6. The detector according to claim 1, wherein the tube has a closed upstream end and a sidewall containing a port adjacent the upstream end.

7. A detector for mounting to an air filter, comprising: a housing adapted to be mounted to an air filter; a cavity in the housing; a diaphragm located in the cavity; an upstream air inlet leading from an upstream side of the housing to an upstream side of the diaphragm, the upstream air inlet being located so as to communicate air pressure on an upstream side of the filter to the upstream side of the diaphragm; a downstream air inlet leading from a downstream side of the housing to a downstream side of the diaphragm, the downstream air inlet being located so as to communicate air pressure on a downstream side of the filter to the downstream side of the diaphragm; a stationary electrical contact stationarily mounted in the cavity and normally spaced from the downstream side of the diaphragm; a movable electrical contact mounted to the downstream side of the diaphragm for movement therewith; and an electrical circuit connected to the electrical contacts, so that movement of the diaphragm due to a sufficient difference in air pressure between the upstream and downstream air inlets causes the contacts to engage each other and causes the electrical circuit to provide a signal.

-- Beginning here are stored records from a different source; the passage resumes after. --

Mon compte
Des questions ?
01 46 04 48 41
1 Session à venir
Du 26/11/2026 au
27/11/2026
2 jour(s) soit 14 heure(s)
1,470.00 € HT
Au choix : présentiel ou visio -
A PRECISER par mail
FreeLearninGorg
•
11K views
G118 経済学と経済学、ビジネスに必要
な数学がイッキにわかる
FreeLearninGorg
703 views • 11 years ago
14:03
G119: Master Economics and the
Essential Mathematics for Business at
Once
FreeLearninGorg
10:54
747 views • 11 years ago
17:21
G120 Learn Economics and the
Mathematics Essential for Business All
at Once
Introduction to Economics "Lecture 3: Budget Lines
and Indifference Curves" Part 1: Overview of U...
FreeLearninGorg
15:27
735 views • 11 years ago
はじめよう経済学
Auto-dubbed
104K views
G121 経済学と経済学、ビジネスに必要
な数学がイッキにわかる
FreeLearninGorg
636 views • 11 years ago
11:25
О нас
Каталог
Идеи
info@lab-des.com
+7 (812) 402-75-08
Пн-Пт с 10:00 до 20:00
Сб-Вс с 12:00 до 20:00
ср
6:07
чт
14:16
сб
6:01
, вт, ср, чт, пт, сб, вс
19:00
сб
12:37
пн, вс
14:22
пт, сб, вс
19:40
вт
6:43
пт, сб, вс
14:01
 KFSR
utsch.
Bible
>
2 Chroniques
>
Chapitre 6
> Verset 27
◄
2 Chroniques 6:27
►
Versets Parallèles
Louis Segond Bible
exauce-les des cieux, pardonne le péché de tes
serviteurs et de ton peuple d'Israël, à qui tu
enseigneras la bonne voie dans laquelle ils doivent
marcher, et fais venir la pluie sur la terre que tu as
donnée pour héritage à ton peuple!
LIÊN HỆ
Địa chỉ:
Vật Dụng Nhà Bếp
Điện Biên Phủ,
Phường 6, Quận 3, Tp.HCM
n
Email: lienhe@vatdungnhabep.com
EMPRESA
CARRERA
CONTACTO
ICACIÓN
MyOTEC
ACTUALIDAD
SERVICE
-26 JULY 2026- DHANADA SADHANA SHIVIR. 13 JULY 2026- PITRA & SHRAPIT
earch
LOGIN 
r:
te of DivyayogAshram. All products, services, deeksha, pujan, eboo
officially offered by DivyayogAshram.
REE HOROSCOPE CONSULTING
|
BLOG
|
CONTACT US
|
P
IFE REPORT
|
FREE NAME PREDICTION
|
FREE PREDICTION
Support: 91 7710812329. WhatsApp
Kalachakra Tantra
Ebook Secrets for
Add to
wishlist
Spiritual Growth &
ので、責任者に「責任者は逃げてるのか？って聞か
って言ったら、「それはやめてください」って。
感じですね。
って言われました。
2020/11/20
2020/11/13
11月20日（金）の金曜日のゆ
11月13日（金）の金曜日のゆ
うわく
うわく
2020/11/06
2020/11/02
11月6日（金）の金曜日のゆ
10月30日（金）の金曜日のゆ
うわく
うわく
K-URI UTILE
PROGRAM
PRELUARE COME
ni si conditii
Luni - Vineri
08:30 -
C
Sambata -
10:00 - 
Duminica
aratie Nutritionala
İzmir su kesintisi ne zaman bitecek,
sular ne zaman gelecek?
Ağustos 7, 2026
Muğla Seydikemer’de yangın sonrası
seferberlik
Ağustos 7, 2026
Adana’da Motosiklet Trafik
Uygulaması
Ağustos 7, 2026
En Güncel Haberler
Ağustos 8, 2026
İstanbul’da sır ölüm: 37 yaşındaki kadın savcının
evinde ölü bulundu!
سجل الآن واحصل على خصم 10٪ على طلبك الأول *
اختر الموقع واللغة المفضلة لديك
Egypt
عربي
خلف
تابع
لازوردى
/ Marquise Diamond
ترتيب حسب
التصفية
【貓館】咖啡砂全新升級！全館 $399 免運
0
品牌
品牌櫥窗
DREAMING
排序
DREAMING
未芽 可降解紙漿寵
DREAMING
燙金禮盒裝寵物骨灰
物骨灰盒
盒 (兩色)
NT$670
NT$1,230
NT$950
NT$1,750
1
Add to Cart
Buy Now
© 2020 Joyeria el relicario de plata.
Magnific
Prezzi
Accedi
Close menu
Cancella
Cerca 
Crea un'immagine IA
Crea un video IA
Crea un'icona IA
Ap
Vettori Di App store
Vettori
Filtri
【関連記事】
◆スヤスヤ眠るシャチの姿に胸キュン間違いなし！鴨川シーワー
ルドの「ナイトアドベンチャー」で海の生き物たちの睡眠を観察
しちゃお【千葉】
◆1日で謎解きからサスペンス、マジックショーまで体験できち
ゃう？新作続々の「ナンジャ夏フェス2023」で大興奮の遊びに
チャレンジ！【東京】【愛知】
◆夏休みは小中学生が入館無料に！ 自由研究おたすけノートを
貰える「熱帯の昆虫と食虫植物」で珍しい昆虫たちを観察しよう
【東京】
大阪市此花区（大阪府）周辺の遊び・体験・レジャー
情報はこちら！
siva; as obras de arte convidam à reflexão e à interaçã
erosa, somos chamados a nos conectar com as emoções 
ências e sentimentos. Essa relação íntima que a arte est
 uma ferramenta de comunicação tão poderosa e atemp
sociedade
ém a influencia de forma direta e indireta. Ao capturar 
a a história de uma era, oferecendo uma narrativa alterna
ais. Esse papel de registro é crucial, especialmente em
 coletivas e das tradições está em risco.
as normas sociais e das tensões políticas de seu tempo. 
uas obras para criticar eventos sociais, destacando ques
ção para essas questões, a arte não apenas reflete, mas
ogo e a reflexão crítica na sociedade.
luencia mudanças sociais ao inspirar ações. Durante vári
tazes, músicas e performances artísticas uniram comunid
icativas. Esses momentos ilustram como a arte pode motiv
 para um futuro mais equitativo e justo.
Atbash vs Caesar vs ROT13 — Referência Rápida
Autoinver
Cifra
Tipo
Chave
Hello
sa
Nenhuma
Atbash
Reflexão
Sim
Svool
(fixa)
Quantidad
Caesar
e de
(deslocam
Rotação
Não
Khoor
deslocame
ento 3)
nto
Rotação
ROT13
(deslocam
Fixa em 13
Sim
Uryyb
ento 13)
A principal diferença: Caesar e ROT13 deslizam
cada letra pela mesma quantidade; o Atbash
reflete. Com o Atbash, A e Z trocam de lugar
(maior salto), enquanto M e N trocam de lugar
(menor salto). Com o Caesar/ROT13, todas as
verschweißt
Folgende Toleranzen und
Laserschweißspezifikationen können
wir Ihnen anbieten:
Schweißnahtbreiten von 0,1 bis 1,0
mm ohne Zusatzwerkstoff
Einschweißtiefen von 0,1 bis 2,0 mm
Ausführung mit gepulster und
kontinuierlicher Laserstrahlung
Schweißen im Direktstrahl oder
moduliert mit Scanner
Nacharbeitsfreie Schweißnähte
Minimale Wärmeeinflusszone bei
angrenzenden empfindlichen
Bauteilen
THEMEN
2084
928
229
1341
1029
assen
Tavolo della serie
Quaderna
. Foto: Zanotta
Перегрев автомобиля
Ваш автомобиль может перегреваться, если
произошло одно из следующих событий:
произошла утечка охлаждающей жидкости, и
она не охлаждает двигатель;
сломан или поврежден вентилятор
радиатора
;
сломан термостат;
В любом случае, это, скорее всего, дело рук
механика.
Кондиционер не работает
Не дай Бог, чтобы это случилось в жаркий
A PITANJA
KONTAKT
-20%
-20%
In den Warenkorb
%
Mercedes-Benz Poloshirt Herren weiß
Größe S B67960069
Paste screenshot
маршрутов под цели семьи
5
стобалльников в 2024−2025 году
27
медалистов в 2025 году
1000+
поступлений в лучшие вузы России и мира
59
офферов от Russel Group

8. The detector according to claim 7, wherein the upstream air inlet comprises a tube adapted to penetrate at least a portion of the filter.

9. The detector according to claim 8, wherein the tube has a closed upstream end and an opening along its sidewall adjacent the upstream end to communicate air pressure to the interior of the tube.

10. The detector according to claim 7, wherein the movable electrical contact comprises a flexible metallic strip mounted flush to the downstream side of the diaphragm.

11. The detector according to claim 7, wherein the stationary electrical contact comprises a metallic pin extending through a portion of the housing normal to the diaphragm.

12. The detector according to claim 7, wherein the housing comprises: a body having a central recess formed therein; an upstream plate secured to the body over the central recess, defining the cavity, the upstream inlet extending through the upstream plate, the diaphragm having a perimeter mounted to a downstream side of the upstream plate; and wherein at least a portion of the downstream air inlet extends through the body.

13. The detector according to claim 12, further comprising: a downstream plate secured to the body opposite the upstream plate, at least a portion of the downstream air inlet being formed in the downstream plate.

14. A method of detecting a condition of an air filter, comprising: (a) mounting in a housing a movable pressure responsive element, a stationary electrical contact, and a movable electrical contact, the movable contact being mounted to the pressure responsive element for movement between a first position in which the contacts are in disengagement with each other and a second position in engagement with each other; then (b) mounting the housing to the filter; (c) flowing air through the filter; (d) communicating air pressure on an upstream side of the filter to one side of the pressure responsive element, and communicating air pressure on a downstream side of the filter to the other side of the pressure responsive element, and causing the pressure responsive element and the movable contact to move if a difference between the air pressures is sufficient; (e) once the difference in air pressures reaches a sufficient level, causing the contacts to change from one of the first and second positions to the other of the first and second positions; (f) monitoring the change in the positions of the contacts with an electrical circuit and providing a signal when the change occurs; and (g) preventing any air flow from an upstream side to a downstream side of the housing during steps (c)-(f).

15. The method according to claim 14, wherein in step (d), when the sufficient pressure difference occurs, the contacts will move from the first to the second position.

16. The method according to claim 14, wherein the pressure responsive element blocks any air flow from flowing from the upstream side to the downstream side of the housing.